Abstract

Increasing the proportion of unmanaged forests in multi-functional forest landscapes is a primary goal of international and national conservation strategies aiming at restoring natural properties in structurally simplified forests. However, the development of structural features and associated habitat suitability for forest species is largely unknown and even controversially discussed, as the development of newly established reserves is unidirectional and passes through dense maturation stages. This may negatively affect open forest species in the first phase after reserve designation. We evaluated the effects of management cessation on key habitat characteristics of four mountain forest bird species indicative of different structural components: Capercaillie (Tetrao urogallus), Hazel grouse (Bonasa bonasia), Three-toed woodpecker (Picoides tridactylus) and Pygmy owl (Glaucidium passerinum) across four mountain regions in Central Europe.
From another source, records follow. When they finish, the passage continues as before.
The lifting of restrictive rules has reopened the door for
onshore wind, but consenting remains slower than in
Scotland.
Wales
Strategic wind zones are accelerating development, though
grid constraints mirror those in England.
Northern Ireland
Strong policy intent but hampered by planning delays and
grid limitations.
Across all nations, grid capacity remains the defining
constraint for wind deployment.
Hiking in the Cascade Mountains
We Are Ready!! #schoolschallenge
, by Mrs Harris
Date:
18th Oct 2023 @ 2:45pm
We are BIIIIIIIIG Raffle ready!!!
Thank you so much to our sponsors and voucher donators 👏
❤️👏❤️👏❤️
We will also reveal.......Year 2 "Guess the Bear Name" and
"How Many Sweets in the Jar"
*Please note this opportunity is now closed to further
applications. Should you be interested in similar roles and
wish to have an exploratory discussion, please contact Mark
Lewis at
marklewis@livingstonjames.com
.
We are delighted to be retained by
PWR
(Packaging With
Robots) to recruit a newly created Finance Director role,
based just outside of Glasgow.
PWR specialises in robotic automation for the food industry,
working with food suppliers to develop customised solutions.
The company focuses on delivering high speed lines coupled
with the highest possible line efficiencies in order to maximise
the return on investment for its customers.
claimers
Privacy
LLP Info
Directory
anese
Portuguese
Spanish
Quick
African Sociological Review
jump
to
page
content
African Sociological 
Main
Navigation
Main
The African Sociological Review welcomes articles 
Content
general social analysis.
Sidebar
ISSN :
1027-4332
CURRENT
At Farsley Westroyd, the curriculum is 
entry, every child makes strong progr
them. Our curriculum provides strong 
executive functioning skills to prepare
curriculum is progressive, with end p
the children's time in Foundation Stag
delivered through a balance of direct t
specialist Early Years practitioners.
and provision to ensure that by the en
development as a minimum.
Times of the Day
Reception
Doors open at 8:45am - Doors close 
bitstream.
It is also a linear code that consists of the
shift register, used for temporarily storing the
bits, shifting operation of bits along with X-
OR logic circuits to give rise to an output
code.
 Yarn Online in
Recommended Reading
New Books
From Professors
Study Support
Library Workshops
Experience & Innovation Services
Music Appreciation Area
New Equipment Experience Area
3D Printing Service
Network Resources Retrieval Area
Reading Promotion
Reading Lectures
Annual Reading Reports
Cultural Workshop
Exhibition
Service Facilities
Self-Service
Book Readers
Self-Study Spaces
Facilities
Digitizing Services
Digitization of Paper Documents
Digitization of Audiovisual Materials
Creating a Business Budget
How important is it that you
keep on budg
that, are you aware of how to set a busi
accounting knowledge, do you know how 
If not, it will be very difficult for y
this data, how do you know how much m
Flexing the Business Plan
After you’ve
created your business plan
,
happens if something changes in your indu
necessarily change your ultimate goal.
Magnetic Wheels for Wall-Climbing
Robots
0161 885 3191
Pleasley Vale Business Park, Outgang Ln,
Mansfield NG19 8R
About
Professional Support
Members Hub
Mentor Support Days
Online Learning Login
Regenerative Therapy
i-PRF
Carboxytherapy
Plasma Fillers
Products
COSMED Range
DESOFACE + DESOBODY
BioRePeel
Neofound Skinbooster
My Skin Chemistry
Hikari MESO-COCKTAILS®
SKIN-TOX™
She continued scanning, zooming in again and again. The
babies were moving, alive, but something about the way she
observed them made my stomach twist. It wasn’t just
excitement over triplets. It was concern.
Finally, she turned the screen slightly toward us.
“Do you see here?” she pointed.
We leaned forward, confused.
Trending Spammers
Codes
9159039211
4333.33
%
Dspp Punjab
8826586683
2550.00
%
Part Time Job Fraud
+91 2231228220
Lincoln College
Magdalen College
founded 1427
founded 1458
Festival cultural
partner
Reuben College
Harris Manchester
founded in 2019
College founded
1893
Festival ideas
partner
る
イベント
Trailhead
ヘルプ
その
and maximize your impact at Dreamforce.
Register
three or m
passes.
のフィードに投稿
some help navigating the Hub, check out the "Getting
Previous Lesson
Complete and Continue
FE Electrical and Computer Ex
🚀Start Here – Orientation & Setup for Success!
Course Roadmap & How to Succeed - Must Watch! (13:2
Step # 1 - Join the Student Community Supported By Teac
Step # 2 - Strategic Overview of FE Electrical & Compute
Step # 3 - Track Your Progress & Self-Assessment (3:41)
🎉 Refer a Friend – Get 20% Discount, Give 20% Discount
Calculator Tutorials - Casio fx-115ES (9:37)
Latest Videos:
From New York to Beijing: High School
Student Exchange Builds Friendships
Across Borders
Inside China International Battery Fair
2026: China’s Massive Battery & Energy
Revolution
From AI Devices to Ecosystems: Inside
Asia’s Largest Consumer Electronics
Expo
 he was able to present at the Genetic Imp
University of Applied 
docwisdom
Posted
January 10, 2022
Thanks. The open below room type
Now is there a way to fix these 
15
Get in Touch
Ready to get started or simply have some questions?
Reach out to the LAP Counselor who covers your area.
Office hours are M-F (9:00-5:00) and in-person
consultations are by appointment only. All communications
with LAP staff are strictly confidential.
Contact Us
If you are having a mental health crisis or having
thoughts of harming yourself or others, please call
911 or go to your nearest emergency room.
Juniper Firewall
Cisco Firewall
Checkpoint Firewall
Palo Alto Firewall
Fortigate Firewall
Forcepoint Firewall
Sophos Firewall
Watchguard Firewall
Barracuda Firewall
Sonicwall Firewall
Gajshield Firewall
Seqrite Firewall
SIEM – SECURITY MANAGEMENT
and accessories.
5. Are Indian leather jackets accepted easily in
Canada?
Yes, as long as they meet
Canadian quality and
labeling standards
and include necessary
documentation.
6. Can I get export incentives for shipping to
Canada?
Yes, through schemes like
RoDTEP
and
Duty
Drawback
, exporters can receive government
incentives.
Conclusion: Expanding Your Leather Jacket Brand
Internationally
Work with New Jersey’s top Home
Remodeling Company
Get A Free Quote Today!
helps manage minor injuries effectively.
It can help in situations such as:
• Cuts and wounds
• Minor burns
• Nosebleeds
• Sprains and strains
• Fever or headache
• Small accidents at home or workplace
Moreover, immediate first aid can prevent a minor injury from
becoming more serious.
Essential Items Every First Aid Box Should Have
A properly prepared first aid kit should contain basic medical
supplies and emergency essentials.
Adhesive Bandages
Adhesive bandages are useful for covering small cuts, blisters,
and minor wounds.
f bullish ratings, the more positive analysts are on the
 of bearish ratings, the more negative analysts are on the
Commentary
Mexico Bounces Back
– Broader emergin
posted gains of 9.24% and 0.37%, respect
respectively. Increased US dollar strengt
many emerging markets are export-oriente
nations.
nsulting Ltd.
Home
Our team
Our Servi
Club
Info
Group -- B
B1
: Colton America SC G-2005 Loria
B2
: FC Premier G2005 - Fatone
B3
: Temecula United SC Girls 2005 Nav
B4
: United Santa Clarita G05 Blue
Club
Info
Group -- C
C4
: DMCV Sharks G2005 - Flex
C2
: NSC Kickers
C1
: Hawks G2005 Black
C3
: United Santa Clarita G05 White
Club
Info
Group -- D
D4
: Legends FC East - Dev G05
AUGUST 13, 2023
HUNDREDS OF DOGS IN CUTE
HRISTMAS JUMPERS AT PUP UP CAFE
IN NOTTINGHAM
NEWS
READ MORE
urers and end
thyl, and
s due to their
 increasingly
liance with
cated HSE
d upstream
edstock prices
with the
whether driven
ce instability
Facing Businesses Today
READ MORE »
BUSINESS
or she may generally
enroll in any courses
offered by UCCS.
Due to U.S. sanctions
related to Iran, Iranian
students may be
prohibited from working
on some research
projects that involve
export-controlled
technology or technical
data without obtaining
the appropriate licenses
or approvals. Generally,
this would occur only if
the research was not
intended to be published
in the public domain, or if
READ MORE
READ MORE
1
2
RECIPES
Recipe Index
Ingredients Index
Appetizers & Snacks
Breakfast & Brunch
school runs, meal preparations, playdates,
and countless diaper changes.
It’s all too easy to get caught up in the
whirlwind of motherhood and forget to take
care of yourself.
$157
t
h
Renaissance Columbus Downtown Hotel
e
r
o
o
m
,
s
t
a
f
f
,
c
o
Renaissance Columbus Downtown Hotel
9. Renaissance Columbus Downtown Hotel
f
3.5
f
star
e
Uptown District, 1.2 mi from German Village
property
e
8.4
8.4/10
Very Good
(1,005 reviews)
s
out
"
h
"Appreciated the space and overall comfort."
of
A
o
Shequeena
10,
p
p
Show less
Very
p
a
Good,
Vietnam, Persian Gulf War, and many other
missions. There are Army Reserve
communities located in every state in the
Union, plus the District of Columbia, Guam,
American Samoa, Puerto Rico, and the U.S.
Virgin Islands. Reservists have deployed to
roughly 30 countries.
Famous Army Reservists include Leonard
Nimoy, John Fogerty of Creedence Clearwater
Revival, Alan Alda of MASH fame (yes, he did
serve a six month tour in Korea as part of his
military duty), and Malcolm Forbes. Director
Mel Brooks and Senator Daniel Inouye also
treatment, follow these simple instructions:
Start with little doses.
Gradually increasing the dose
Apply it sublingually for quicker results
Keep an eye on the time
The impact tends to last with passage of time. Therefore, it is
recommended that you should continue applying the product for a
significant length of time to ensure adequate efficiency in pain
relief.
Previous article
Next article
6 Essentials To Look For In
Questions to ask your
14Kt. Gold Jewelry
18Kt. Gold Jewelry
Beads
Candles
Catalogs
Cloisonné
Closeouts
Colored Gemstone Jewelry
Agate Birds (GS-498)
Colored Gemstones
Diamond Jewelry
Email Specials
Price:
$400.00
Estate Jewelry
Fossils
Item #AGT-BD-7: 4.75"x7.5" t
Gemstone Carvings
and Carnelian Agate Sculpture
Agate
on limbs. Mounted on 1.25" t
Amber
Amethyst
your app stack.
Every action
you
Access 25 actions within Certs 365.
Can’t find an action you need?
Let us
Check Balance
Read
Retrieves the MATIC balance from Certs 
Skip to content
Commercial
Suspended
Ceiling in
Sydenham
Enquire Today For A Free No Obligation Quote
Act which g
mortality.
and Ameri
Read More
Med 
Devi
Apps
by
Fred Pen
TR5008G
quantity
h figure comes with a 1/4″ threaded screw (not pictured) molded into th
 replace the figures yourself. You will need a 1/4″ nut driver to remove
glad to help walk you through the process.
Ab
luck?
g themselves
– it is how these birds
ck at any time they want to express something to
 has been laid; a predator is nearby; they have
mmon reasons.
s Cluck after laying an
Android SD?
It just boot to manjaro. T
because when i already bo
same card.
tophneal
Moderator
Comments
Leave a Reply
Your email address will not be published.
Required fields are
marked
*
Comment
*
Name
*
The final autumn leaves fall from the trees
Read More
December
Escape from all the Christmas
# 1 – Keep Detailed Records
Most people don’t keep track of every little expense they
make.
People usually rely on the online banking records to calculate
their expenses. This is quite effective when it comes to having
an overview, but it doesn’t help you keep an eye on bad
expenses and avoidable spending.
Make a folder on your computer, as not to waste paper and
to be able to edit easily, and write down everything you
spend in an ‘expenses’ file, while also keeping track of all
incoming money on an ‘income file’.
Habitat suitability was modelled based on 300 forest sites selected independently of their management status, and predicted to an independent dataset of 42 strictly protected forest reserves in the same regions. We then compared forest reserves to managed forests with species presence or absence with regard to habitat suitability and key habitat structures and related both to the time since reserve designation. For all model species, except Pygmy owl, habitat suitability in forest reserves was significantly higher than in managed forests with species’ absence, but not different from managed forests with species presence. For the species associated with open forest structures (Capercaillie, Hazel grouse, Pygmy owl) habitat suitability was significantly related to the “reserve age”: reserves in the first three decades after management cessation showed a significant decrease in suitability, which increased afterwards up to the maximally recorded time of 100 years. No such correlation was found for the Three-toed woodpecker associated with deadwood and barkbeetle infestations following temporally unpredictable disturbance events. Structural characteristics varied greatly in abundance and distribution, with open structures being related to the time since reserve designation. We therefore recommend focusing on mature, near-natural and structurally diverse forests when designating new strict forest reserves.